Holy jesus god. My teeth taste like street.
so, just learned that EVERYONE heard pretty much everything last night. my roommates were surprised to learn you're a dirty talker.
I did that thing again where I get way too drunk and go gay. Then wake up in the morning and freak out at the person. Yet another bar I cannot go back to
Suite mates just came in and said that we have to go to Africa. They're already packed. Didn't know you could get that high.
They were so slutty we had to play "rarely have I ever."
the fucking easter bunny is here. he just made 3 cups in a row. no one knows who he is..
Just threw up at the bar from the heat. Fun change of pace.
they just named my boobs. Lefty is "Guenevere" and Righty is "I claim this boob for America"
MOMMMMMMMMMMAYYY! YOU BIRFED ME TODAYY. IM CELEBRTIN ON YUR BEHAF! THANK YOU!!!!!
I always hoped you would never inherit this side of my personality. Hon, trust me, you're a mess. Go to bed...alone. xoxoxo
Thanks for your number, i want to ski with you, do party with you and sleep with you. Lucas.
Just ran into her dad at the strip club. He bought me a dance. I think i found a winner.
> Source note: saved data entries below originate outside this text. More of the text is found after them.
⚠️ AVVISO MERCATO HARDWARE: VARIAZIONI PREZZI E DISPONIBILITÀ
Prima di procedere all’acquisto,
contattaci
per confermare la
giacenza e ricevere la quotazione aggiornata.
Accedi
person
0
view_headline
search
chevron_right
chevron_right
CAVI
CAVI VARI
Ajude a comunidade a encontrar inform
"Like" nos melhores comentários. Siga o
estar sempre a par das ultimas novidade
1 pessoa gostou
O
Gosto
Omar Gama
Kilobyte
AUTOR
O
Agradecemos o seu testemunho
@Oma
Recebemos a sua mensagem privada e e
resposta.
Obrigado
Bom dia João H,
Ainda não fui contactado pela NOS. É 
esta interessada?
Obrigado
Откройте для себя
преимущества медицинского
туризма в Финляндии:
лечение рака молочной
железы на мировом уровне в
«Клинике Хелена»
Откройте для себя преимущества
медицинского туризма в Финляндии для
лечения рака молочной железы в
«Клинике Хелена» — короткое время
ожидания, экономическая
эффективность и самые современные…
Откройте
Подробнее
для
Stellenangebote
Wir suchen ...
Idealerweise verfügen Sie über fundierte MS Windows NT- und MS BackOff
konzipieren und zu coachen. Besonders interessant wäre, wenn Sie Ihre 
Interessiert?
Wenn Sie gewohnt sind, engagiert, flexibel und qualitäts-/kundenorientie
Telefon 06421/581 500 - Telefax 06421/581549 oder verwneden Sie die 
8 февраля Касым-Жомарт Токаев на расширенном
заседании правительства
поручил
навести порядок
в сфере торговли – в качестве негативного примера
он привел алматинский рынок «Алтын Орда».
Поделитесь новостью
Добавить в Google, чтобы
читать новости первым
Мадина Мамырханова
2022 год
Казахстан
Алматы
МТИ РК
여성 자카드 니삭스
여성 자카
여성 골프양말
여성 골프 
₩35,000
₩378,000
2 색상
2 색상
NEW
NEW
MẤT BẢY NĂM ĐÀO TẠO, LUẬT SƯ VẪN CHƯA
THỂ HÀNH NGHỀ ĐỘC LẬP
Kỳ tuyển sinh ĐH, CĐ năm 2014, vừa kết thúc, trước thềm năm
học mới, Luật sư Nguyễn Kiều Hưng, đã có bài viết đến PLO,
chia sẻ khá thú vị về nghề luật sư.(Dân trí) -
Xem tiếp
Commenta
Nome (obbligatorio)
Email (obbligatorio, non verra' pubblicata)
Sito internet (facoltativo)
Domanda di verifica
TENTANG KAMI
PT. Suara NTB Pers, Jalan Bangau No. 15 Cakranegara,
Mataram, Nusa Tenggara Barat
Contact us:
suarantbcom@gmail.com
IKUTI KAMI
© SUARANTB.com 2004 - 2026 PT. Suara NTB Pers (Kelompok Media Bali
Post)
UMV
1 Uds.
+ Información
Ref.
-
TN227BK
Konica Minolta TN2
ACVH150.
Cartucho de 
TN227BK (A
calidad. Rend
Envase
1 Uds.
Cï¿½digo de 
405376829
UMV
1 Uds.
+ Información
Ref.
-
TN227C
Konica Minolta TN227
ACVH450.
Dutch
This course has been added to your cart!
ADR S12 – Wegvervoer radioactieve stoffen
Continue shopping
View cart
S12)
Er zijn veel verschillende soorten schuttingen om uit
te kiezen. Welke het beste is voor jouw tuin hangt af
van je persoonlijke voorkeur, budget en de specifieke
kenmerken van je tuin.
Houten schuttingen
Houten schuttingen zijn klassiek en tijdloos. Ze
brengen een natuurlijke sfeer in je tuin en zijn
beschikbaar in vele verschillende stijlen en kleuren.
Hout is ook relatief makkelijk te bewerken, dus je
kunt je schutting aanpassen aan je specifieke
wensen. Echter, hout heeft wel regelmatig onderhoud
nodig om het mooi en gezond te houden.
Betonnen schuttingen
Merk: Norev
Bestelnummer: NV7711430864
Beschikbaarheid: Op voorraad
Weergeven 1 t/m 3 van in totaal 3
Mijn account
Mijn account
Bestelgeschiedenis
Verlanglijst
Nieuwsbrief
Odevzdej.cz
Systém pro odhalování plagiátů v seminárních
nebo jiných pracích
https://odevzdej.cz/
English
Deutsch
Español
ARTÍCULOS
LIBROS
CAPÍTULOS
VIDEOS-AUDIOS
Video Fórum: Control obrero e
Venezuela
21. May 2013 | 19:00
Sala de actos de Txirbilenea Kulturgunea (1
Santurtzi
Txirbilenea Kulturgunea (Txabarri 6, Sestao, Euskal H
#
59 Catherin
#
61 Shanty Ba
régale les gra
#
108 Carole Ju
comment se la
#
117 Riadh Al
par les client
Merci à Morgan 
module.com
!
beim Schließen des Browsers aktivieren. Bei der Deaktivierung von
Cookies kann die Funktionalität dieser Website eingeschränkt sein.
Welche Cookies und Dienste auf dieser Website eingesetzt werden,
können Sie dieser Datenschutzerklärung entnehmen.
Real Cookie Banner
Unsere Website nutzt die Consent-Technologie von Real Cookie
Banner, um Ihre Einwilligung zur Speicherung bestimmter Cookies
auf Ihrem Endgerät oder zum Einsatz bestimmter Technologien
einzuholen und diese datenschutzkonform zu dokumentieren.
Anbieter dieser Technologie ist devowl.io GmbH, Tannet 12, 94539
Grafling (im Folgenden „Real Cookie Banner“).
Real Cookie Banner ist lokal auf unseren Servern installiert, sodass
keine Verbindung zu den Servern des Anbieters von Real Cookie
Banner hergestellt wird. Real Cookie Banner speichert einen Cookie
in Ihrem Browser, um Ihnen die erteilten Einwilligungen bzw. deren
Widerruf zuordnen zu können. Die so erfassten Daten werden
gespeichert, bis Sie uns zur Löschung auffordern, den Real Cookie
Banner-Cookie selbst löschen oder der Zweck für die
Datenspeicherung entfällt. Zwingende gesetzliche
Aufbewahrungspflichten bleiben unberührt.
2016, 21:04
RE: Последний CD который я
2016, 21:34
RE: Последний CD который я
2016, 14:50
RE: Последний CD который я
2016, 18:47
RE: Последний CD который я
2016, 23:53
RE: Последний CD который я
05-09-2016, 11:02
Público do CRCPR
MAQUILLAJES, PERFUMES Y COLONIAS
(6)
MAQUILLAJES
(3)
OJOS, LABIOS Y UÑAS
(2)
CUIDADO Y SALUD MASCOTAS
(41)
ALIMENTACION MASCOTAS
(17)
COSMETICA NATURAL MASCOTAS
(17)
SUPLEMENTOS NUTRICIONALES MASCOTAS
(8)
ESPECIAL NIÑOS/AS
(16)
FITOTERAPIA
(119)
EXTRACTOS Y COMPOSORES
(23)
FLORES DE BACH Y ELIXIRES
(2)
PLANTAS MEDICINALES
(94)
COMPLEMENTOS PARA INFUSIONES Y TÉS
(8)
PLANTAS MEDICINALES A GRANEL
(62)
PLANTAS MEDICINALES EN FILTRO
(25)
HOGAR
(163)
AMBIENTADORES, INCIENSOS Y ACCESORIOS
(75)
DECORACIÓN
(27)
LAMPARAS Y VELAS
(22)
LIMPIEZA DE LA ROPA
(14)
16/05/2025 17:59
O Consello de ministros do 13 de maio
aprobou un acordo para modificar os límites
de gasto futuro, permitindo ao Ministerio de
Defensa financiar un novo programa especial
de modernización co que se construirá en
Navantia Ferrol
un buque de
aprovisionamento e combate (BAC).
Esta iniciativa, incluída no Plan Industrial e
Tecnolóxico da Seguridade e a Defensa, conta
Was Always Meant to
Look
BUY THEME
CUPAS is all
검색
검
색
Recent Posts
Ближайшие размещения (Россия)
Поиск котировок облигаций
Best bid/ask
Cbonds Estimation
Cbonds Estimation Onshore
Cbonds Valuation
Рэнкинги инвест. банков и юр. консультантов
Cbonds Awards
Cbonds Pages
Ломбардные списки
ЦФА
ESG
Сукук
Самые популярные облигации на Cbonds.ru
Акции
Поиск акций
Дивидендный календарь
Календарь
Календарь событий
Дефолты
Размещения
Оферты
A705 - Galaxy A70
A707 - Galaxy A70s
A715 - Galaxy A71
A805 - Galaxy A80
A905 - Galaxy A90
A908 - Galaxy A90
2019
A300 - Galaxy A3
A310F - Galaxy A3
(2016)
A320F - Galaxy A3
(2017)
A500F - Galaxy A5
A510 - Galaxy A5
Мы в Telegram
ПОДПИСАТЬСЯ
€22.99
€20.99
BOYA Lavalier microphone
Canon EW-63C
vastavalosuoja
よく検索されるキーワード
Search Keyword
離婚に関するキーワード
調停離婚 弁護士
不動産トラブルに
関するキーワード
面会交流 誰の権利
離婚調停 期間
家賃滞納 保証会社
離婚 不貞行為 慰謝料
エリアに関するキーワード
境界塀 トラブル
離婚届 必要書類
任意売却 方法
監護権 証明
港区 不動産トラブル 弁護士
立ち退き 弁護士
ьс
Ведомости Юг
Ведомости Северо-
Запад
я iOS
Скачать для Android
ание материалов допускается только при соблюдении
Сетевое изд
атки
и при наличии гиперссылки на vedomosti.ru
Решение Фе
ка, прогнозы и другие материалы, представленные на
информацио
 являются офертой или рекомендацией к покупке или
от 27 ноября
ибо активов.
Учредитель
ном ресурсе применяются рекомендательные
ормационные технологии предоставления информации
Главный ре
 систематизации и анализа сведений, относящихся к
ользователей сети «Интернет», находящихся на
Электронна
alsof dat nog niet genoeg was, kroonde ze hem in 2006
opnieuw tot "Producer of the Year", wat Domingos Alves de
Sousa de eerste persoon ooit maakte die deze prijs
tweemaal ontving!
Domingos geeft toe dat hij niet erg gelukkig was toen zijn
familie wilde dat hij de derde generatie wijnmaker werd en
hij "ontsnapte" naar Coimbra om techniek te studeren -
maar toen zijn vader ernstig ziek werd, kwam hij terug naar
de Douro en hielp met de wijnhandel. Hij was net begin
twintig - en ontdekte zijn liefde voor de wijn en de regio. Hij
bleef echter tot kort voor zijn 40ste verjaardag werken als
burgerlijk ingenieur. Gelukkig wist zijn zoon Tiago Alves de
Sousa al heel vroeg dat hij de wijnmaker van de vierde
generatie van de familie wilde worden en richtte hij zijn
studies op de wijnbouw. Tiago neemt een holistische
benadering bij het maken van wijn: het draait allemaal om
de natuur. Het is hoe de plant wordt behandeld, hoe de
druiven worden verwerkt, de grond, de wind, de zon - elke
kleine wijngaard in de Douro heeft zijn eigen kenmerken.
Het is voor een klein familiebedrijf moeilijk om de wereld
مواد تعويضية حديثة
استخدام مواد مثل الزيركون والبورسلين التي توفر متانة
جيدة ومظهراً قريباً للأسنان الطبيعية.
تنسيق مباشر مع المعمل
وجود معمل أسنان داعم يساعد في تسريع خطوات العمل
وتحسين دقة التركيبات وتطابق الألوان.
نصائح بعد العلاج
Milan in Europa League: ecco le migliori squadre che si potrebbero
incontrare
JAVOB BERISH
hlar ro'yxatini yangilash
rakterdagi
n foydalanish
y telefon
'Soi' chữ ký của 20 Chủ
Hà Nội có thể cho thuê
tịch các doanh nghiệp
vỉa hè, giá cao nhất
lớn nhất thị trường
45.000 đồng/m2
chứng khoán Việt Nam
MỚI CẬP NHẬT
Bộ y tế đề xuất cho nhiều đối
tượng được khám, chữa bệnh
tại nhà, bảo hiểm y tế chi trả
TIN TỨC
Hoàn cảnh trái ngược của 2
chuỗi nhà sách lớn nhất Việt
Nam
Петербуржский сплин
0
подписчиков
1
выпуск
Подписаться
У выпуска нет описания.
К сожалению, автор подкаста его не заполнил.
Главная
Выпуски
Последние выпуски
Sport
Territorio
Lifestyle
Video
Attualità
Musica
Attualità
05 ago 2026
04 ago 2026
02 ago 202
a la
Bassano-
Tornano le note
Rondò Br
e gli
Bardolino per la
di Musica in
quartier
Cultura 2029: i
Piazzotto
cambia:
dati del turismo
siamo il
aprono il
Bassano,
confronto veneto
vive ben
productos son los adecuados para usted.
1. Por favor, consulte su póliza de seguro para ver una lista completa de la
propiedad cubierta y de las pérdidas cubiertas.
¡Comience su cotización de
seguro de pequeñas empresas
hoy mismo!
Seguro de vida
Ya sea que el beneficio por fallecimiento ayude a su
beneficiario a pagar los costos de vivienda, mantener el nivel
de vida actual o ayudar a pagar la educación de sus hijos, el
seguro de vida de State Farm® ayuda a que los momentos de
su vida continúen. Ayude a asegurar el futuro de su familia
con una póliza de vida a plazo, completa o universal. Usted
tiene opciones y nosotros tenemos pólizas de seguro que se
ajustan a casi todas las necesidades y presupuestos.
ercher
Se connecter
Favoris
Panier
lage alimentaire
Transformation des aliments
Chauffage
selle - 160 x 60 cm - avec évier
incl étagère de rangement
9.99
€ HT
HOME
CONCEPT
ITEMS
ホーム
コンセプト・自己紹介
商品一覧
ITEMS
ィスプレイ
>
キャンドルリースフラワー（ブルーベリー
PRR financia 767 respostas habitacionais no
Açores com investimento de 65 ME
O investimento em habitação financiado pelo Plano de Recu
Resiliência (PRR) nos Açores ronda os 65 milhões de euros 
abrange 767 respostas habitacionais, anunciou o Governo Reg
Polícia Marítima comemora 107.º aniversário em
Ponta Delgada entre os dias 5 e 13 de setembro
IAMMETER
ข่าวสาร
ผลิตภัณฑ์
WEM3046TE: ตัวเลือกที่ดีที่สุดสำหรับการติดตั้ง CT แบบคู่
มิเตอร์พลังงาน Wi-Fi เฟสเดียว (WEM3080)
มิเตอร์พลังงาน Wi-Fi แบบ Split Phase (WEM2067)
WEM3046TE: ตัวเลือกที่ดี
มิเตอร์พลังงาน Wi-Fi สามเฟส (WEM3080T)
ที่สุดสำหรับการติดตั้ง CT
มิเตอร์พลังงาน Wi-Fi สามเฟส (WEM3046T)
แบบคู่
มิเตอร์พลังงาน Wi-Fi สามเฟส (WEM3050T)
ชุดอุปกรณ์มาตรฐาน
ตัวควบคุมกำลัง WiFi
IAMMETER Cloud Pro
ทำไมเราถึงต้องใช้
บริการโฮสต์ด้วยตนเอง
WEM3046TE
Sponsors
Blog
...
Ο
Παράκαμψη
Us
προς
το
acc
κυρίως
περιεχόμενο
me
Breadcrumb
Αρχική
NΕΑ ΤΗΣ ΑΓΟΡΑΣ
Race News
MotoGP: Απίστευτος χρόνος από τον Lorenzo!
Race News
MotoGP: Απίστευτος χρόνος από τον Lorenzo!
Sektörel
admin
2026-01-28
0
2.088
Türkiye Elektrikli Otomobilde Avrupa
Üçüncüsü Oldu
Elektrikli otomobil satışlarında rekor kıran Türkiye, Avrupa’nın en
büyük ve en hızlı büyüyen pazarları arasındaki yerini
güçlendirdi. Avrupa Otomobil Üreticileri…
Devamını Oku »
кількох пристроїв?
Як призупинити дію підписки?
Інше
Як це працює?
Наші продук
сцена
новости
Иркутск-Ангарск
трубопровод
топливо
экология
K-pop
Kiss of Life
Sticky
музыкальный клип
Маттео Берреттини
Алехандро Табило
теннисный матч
By the way, do you realize that you asked me how much you could get for your eggs last night. And once you learned the price said that you had plenty to share.
What's dad's email?
askmom@cause.idk
Last thing I remember at your house last night is your dad leaning on the beer pong table and saying "you guys can fucking party"
He talked me out going to the bar. No one ever talks me out going to the bar..this is fucking love.